Articles & Speeches

Федор Василюк:

Мне кажется, что конечным итогом этих размышлений должны быть рекомендации. Но основа для этих рекомендаций не может быть общей, потому что мы исходим из общего представления о человеке, которое исповедует врач и которого придерживается человек, который к нему обратился. Потому что орган часто воспринимается как собственность, как продолжение человеческой личности. И это не просто метафора. Вы знаете, что при ампутации конечности очень долго остается фантомная чувствительность отсутствующей конечности. Это реальное ощущение физически отсутствующего тела. Поэтому вопрос об органе не есть вопрос механический, а вопрос и духовный, и психологический. Потому что идея, что жизнь ребенка будет продолжена — это ведь идея о седалище души. Вот где седалище души — в сердце как в органе, в голове или оно вообще вне телесной оболочки?

Мне кажется, что дискуссия по этому вопросу обычно замыкается между теми, кто остался жив, и игнорирует тех, кто ушел. Дело в том, даже если у человека есть молитвенный опыт (а в этой ситуации человек может даже не иметь развитого молитвенного опыта), он явно ощущает ту или иную форму какого‑то душевного присутствия, даже если это конфессионально никак не оформлено. Он знает, что умерший есть, и он может к нему обращаться. Я много раз общался с людьми, которые не могли решить проблемы, связанные с умершими, по поводу собственности или по поводу принятия каких‑то решений. Но я, например, задавал вопросы так:"Как Вы думаете, как Ваш муж среагировал бы на ситуацию, что он бы сказал, что он сделал?"И вот тогда снимается непосильная ответственность с самого человека. Это можно делать и по отношению к ребенку:"Ваш мальчик был добрым человеком?""Как Вы думаете, он бы в такой ситуации как среагировал?"Если Вы можете молиться, спросите у него, может быть Вам будет молитвенный ответ.

Но тут важно уйти от манипуляций. Мы можем придумать всякие психологические хитрости, которые как бы вынудят человека принять в этой ситуации решение. Это будет нехорошо во многих отношениях. Дело в том, что потом что‑то нарушится в нем и в его отношениях с умершим человеком и добра не принесет тому, кому этот орган будет пересажен. Поэтому, мне кажется, что в любом случае свобода, нетоталитарность взаимоотношений с этим человеком — это залог того, что решение будет правильным духовно, пусть оно будет плохое физически.

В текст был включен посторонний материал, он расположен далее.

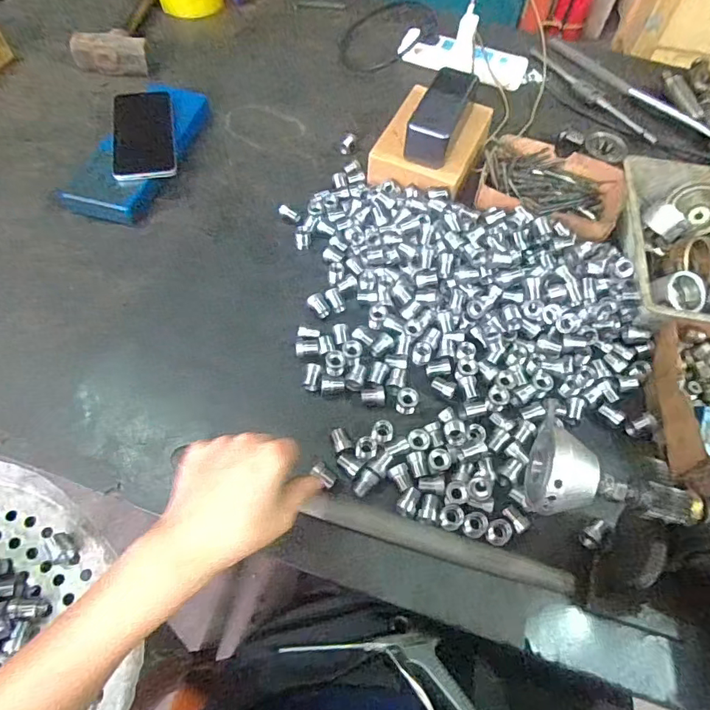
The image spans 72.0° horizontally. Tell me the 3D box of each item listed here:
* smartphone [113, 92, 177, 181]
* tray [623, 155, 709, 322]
[{"bbox_3d":[-0.277,-0.289,0.642,0.074,0.007,0.161,-7,65,-14],"label":"smartphone"},{"bbox_3d":[0.397,-0.120,0.572,0.170,0.070,0.239,11,59,2],"label":"tray"}]

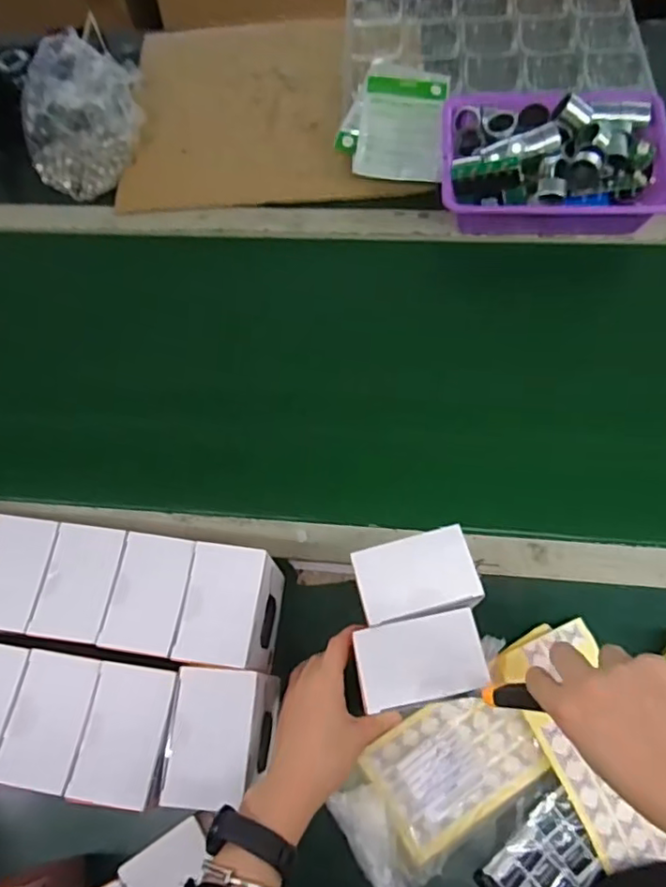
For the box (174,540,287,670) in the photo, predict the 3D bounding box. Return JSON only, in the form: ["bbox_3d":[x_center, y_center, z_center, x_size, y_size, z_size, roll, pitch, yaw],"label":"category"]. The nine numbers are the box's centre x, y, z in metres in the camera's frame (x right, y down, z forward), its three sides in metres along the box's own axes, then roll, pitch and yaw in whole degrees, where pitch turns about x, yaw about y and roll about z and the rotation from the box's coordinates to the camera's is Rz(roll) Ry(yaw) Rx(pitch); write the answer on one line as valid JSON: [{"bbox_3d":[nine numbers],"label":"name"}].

Священник Георгий Чистяков:

Я могу только присоединиться к тому, что сказал Фёдор Ефимович, и подтвердить, что на самом деле молитвенный опыт здесь важен не только в отношении погибшего во время несчастного случая человека, ребёнка. Матери наших детей приходят обычно в церковь и просят молиться о доноре и даже иногда их задача узнать имя донора, потому что им кажется важным, чтобы мы молились и вспоминали его по имени. Потому что, безусловно, взаимоотношения какие‑то возникают между донором и той семьёй, которая, благодаря посмертному подвигу этого донора, сохранила жизнь своему ребенку.

Мы должны больше говорить о подвиге донорства. И это не пропаганда, это что‑то другое. Мы всё‑таки должны ставить такие вопросы — на уровне главного врача, на уровне замминистров. Надо теребить начальство по этому поводу, потому что это действительно очень серьезный вопрос.

Франсуаза Глорион:

Я бы хотела сделать последнюю маленькую ремарку. Я хорошо знакома с этой проблемой в отношении детей. По моему, очень трудно говорить здесь теоретически. Право решать здесь принадлежит только родителям. Что касается меня самой, если бы меня спросили об том, я бы сказала: отдайте любой мой орган. Но я мать нескольких детей и я не могу сказать, как в этой ситуации я повела бы себя, если бы это касалось моего ребенка. Все аргументы могут быть хороши, но не один из них не может быть достаточно хорош. Это, безусловно, проблема очень и очень сложная.